Ninety minutes from the noise and congestion of Nashville, nestled in the quiet hills and secluded hollers of the Upper Cumberland, sits historic Gainesboro, Tennessee. A town of about one thousand people in a county of more than 12,000, Gainesboro is like many bucolic little towns in this region: peaceful, safe, almost like taking a time machine back to the ’90s in all the best ways. These attributes drove me to move my family and my real estate business here after years in urban hubs.
Having grown up just down the Cumberland River in rural Trousdale County, the last thing I expected to encounter after moving to Jackson County was an organized, resourced, and aggressive progressive faction attempting to make inroads into the community.
If I stumbled onto a network like this in my small town, it could be happening in your small town too.
If you followed the Nashville press last year, you probably saw the storyline. NewsChannel 5’s Phil Williams ran a series about “Christian nationalists” coming to rural Jackson County, replete with ominous music and interviews cherrypicked to stoke fear.
I run a rural real-estate company. We buy old properties, fix them up, and invite customers to rediscover small-town life. Yet in that initial media onslaught, my company was presented as a caricature (“Menace arrives in Mayberry!”). We don’t blame any good faith locals who initially fell for it — big-city camera crews are disruptive in many ways. But we do blame the well-oiled operation behind it all.
These reports targeted two of my customers who have a right-wing political talk show. They’ve never spoken on behalf of my company, RidgeRunner, but the Nashville reporter attempted to paint their political commentary as somehow defining how our company runs its business. Along the way, Williams made numerous factual errors: calling us a “Christian nationalist developer,” which we aren’t; erroneously labeling us as “an out of state developer,” which is ironic given his reporting about our company’s headquarters in Gainesboro (not to mention my Tennessee roots).

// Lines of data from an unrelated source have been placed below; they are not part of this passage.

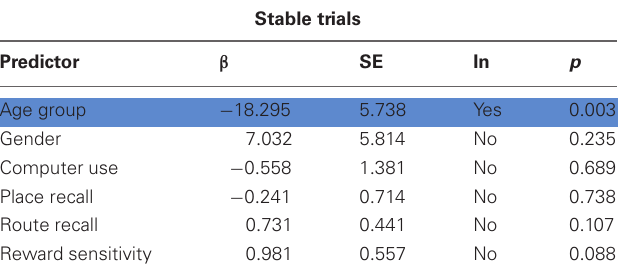
Table 3 | Results of stepwise regression analysis predicting stable trials, with significant predictors (age group) highlighted in blue.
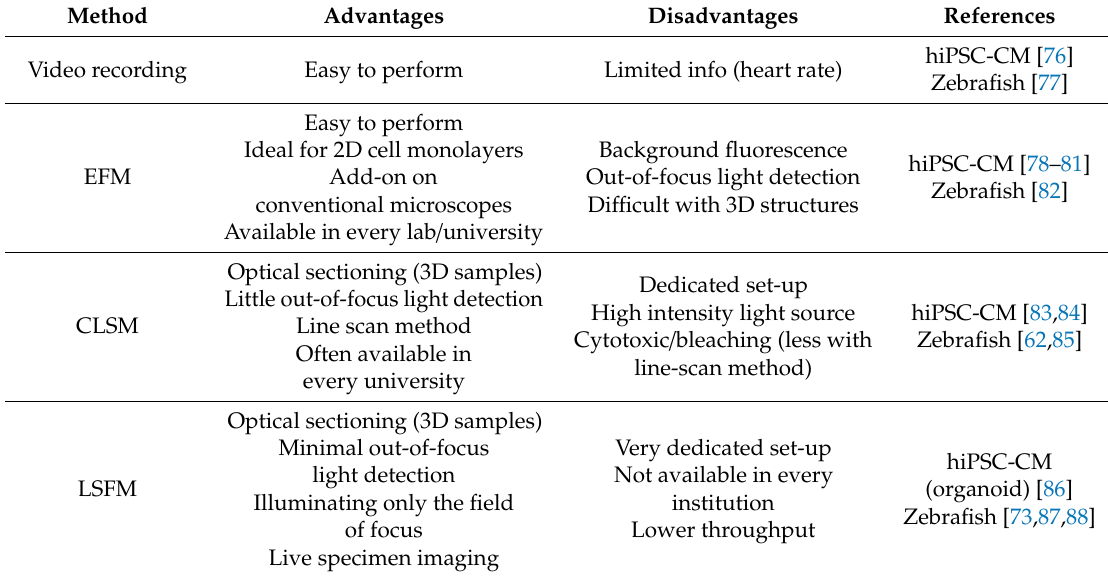
Table 1. Advantages and disadvantages of optical mapping techniques in human-induced pluripotent stem-cell-derived cardiomyocyte (hiPSC-CM) and zebrafish. Epifluorescence microscopy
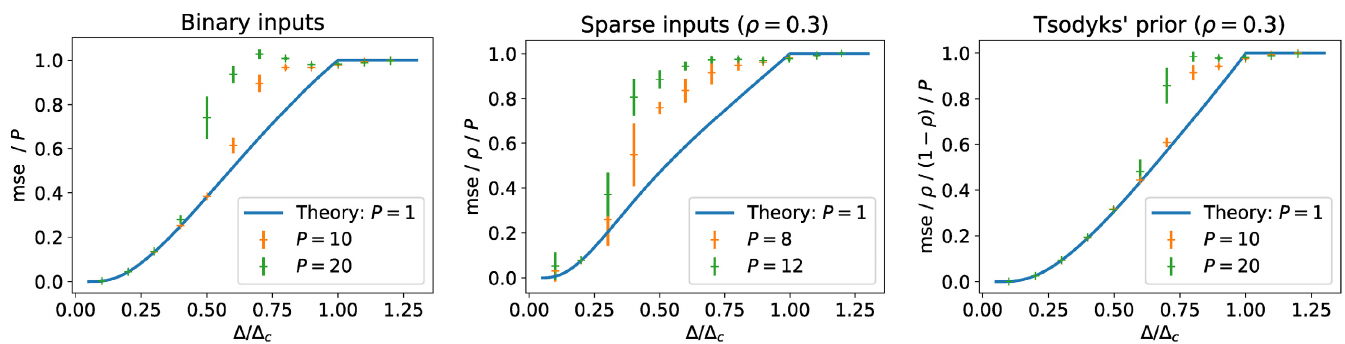
Fig 4. MSE from reconstructing with the mean-field prior approximation. We plot the final mse obtained by the AMP algorithm (no damping), using a mean-field approximation to compute the threshold function. The solid line is the mse predicted by iterating the state evolution for the scalar variable, Eq (14). We choose N = 5000 and set τ =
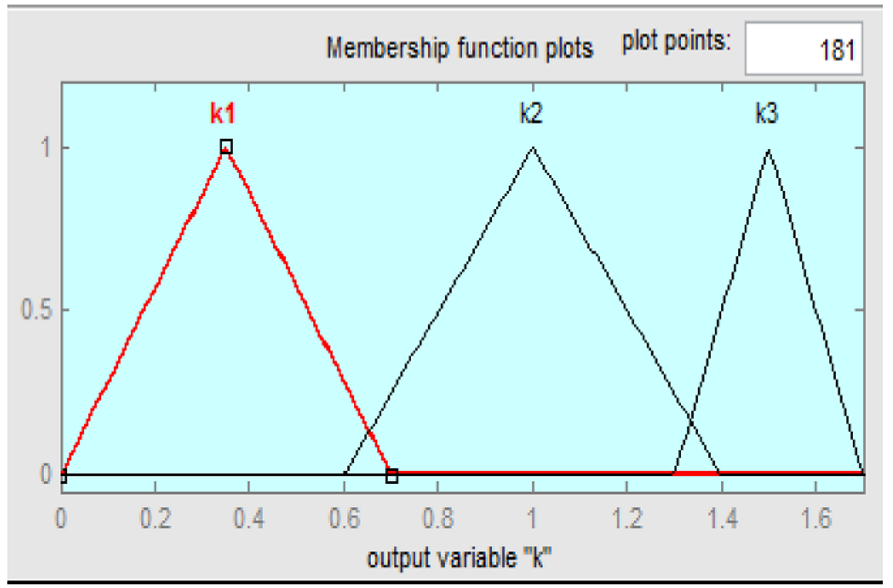
Figure 9. Fuzzified gain factor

Whatever you think of the customers featured in the report, the motive of the reporting was obvious — baselessly tar newcomers (and anyone near them) as misogynists, racists, fascists, and use other typical smears from corporate media. Of course, all these accusations couldn’t be farther from the truth. And they weren’t harmless lies. In the aftermath of the TV reporting, the customers that Williams targeted received credible death threats from Antifa types out of Nashville. Some of my employees, customers, and I had our addresses doxxed by liberals in local Facebook groups.
Many locals saw right through it, but some people were scared. And most of all, the Nashville audience enjoyed having all their priors confirmed about the “scary,” “backward” rural heart of Tennessee.